---------- Entries shown ----------

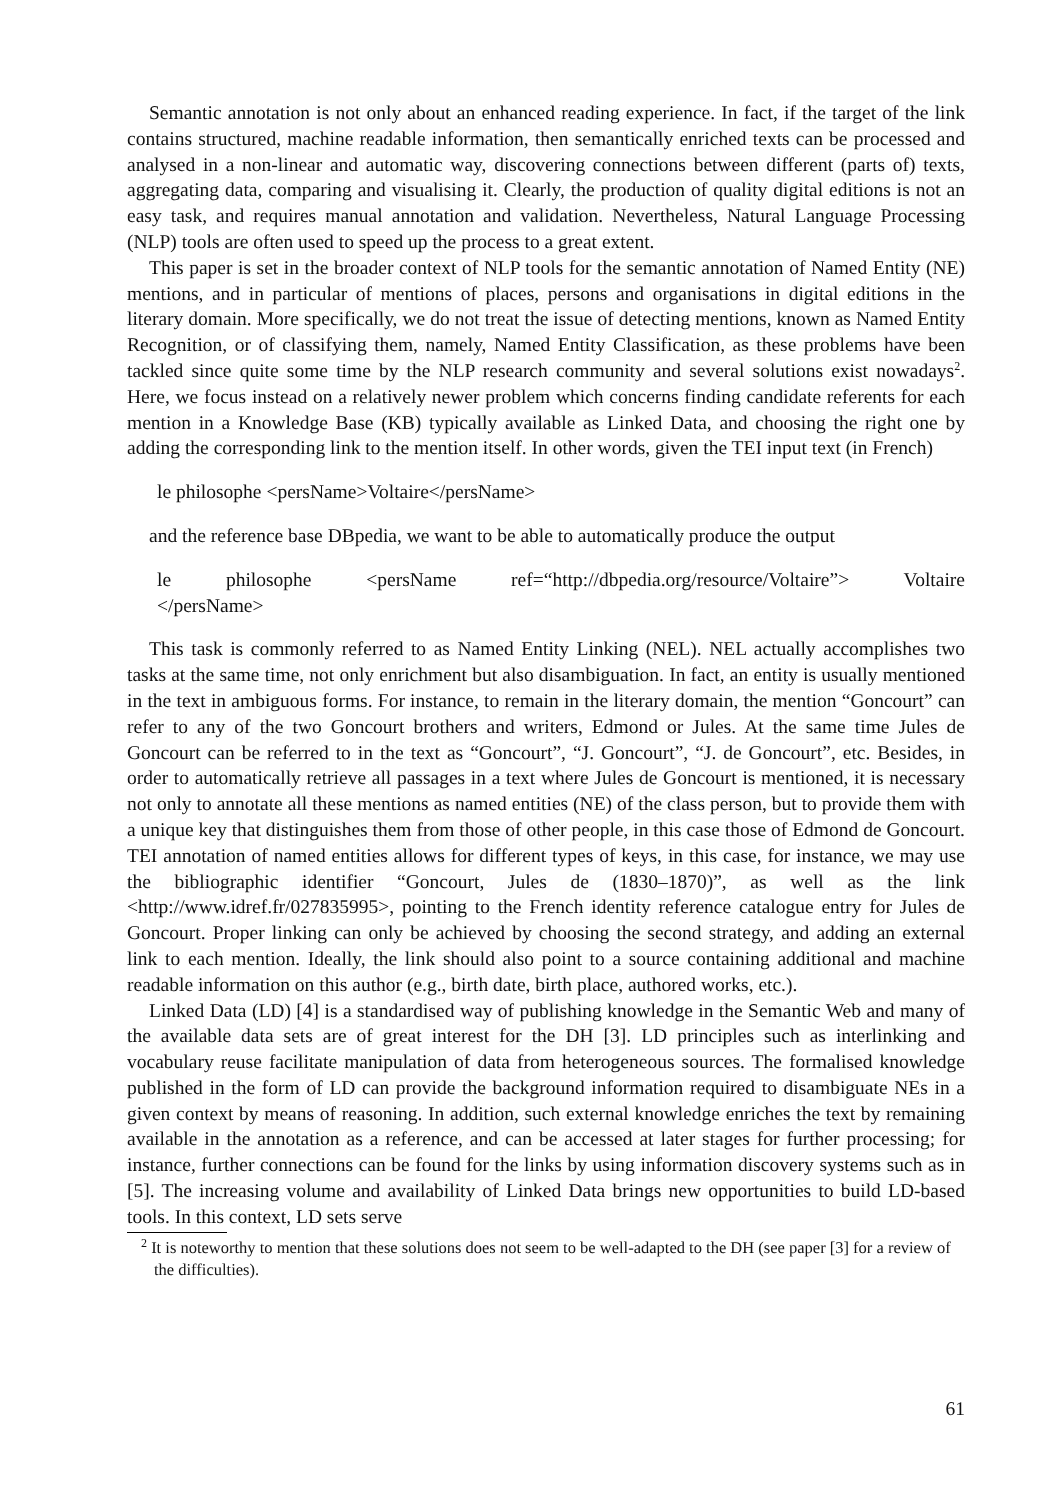Semantic annotation is not only about an enhanced reading experience. In fact, if the target of the link contains structured, machine readable information, then semantically enriched texts can be processed and analysed in a non-linear and automatic way, discovering connections between different (parts of) texts, aggregating data, comparing and visualising it. Clearly, the production of quality digital editions is not an easy task, and requires manual annotation and validation. Nevertheless, Natural Language Processing (NLP) tools are often used to speed up the process to a great extent.
This paper is set in the broader context of NLP tools for the semantic annotation of Named Entity (NE) mentions, and in particular of mentions of places, persons and organisations in digital editions in the literary domain. More specifically, we do not treat the issue of detecting mentions, known as Named Entity Recognition, or of classifying them, namely, Named Entity Classification, as these problems have been tackled since quite some time by the NLP research community and several solutions exist nowadays<sup>2</sup>. Here, we focus instead on a relatively newer problem which concerns finding candidate referents for each mention in a Knowledge Base (KB) typically available as Linked Data, and choosing the right one by adding the corresponding link to the mention itself. In other words, given the TEI input text (in French)
le philosophe <persName>Voltaire</persName>
and the reference base DBpedia, we want to be able to automatically produce the output
le philosophe <persName ref=“http://dbpedia.org/resource/Voltaire”> Voltaire </persName>
This task is commonly referred to as Named Entity Linking (NEL). NEL actually accomplishes two tasks at the same time, not only enrichment but also disambiguation. In fact, an entity is usually mentioned in the text in ambiguous forms. For instance, to remain in the literary domain, the mention “Goncourt” can refer to any of the two Goncourt brothers and writers, Edmond or Jules. At the same time Jules de Goncourt can be referred to in the text as “Goncourt”, “J. Goncourt”, “J. de Goncourt”, etc. Besides, in order to automatically retrieve all passages in a text where Jules de Goncourt is mentioned, it is necessary not only to annotate all these mentions as named entities (NE) of the class person, but to provide them with a unique key that distinguishes them from those of other people, in this case those of Edmond de Goncourt. TEI annotation of named entities allows for different types of keys, in this case, for instance, we may use the bibliographic identifier “Goncourt, Jules de (1830–1870)”, as well as the link <http://www.idref.fr/027835995>, pointing to the French identity reference catalogue entry for Jules de Goncourt. Proper linking can only be achieved by choosing the second strategy, and adding an external link to each mention. Ideally, the link should also point to a source containing additional and machine readable information on this author (e.g., birth date, birth place, authored works, etc.).
Linked Data (LD) [4] is a standardised way of publishing knowledge in the Semantic Web and many of the available data sets are of great interest for the DH [3]. LD principles such as interlinking and vocabulary reuse facilitate manipulation of data from heterogeneous sources. The formalised knowledge published in the form of LD can provide the background information required to disambiguate NEs in a given context by means of reasoning. In addition, such external knowledge enriches the text by remaining available in the annotation as a reference, and can be accessed at later stages for further processing; for instance, further connections can be found for the links by using information discovery systems such as in [5]. The increasing volume and availability of Linked Data brings new opportunities to build LD-based tools. In this context, LD sets serve
<sup>2</sup> It is noteworthy to mention that these solutions does not seem to be well-adapted to the DH (see paper [3] for a review of the difficulties).
61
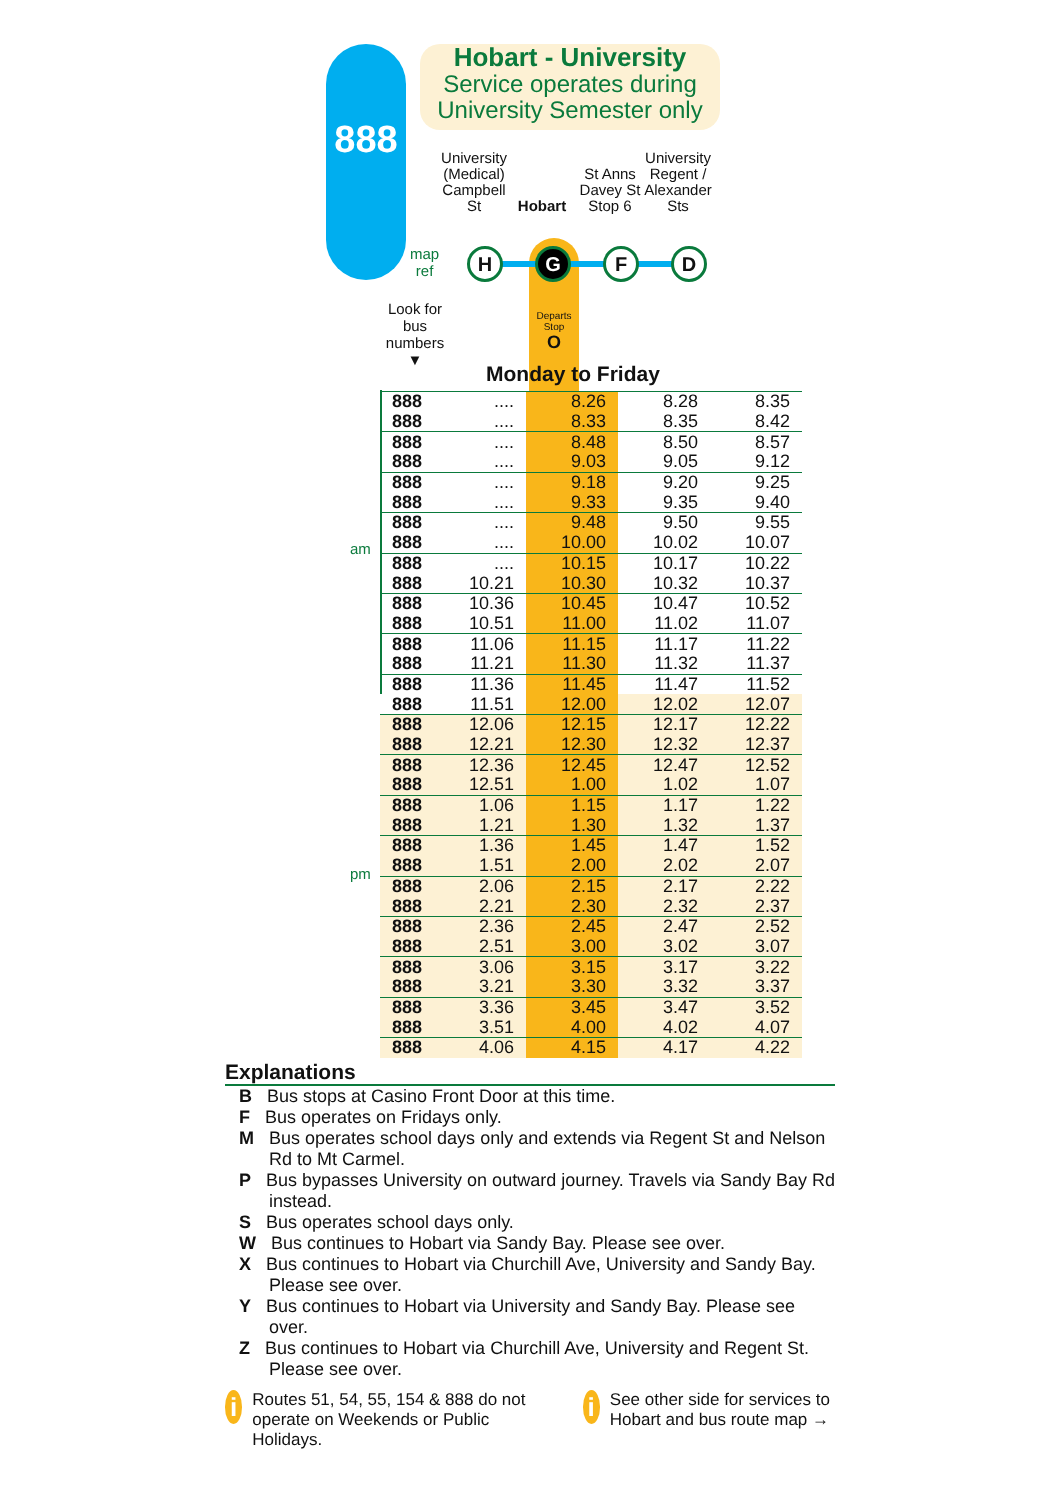888
Hobart - University
Service operates during
University Semester only
University (Medical) Campbell St
Hobart
St Anns Davey St Stop 6
University Regent / Alexander Sts
map
ref
H G F D
Departs Stop
O
Look for bus numbers
▼
Monday to Friday
am
pm
| 888 | .... | 8.26 | 8.28 | 8.35 |
| 888 | .... | 8.33 | 8.35 | 8.42 |
| 888 | .... | 8.48 | 8.50 | 8.57 |
| 888 | .... | 9.03 | 9.05 | 9.12 |
| 888 | .... | 9.18 | 9.20 | 9.25 |
| 888 | .... | 9.33 | 9.35 | 9.40 |
| 888 | .... | 9.48 | 9.50 | 9.55 |
| 888 | .... | 10.00 | 10.02 | 10.07 |
| 888 | .... | 10.15 | 10.17 | 10.22 |
| 888 | 10.21 | 10.30 | 10.32 | 10.37 |
| 888 | 10.36 | 10.45 | 10.47 | 10.52 |
| 888 | 10.51 | 11.00 | 11.02 | 11.07 |
| 888 | 11.06 | 11.15 | 11.17 | 11.22 |
| 888 | 11.21 | 11.30 | 11.32 | 11.37 |
| 888 | 11.36 | 11.45 | 11.47 | 11.52 |
| 888 | 11.51 | 12.00 | 12.02 | 12.07 |
| 888 | 12.06 | 12.15 | 12.17 | 12.22 |
| 888 | 12.21 | 12.30 | 12.32 | 12.37 |
| 888 | 12.36 | 12.45 | 12.47 | 12.52 |
| 888 | 12.51 | 1.00 | 1.02 | 1.07 |
| 888 | 1.06 | 1.15 | 1.17 | 1.22 |
| 888 | 1.21 | 1.30 | 1.32 | 1.37 |
| 888 | 1.36 | 1.45 | 1.47 | 1.52 |
| 888 | 1.51 | 2.00 | 2.02 | 2.07 |
| 888 | 2.06 | 2.15 | 2.17 | 2.22 |
| 888 | 2.21 | 2.30 | 2.32 | 2.37 |
| 888 | 2.36 | 2.45 | 2.47 | 2.52 |
| 888 | 2.51 | 3.00 | 3.02 | 3.07 |
| 888 | 3.06 | 3.15 | 3.17 | 3.22 |
| 888 | 3.21 | 3.30 | 3.32 | 3.37 |
| 888 | 3.36 | 3.45 | 3.47 | 3.52 |
| 888 | 3.51 | 4.00 | 4.02 | 4.07 |
| 888 | 4.06 | 4.15 | 4.17 | 4.22 |
Explanations
B Bus stops at Casino Front Door at this time.
F Bus operates on Fridays only.
M Bus operates school days only and extends via Regent St and Nelson Rd to Mt Carmel.
P Bus bypasses University on outward journey. Travels via Sandy Bay Rd instead.
S Bus operates school days only.
W Bus continues to Hobart via Sandy Bay. Please see over.
X Bus continues to Hobart via Churchill Ave, University and Sandy Bay. Please see over.
Y Bus continues to Hobart via University and Sandy Bay. Please see over.
Z Bus continues to Hobart via Churchill Ave, University and Regent St. Please see over.
i Routes 51, 54, 55, 154 & 888 do not operate on Weekends or Public Holidays.
i See other side for services to Hobart and bus route map →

----------

_Exercise prompt_
Lines with "Regent": find them in the data and copy each one.

_Exercise output_
University Regent / Alexander Sts
M Bus operates school days only and extends via Regent St and Nelson Rd to Mt Carmel.
Z Bus continues to Hobart via Churchill Ave, University and Regent St. Please see over.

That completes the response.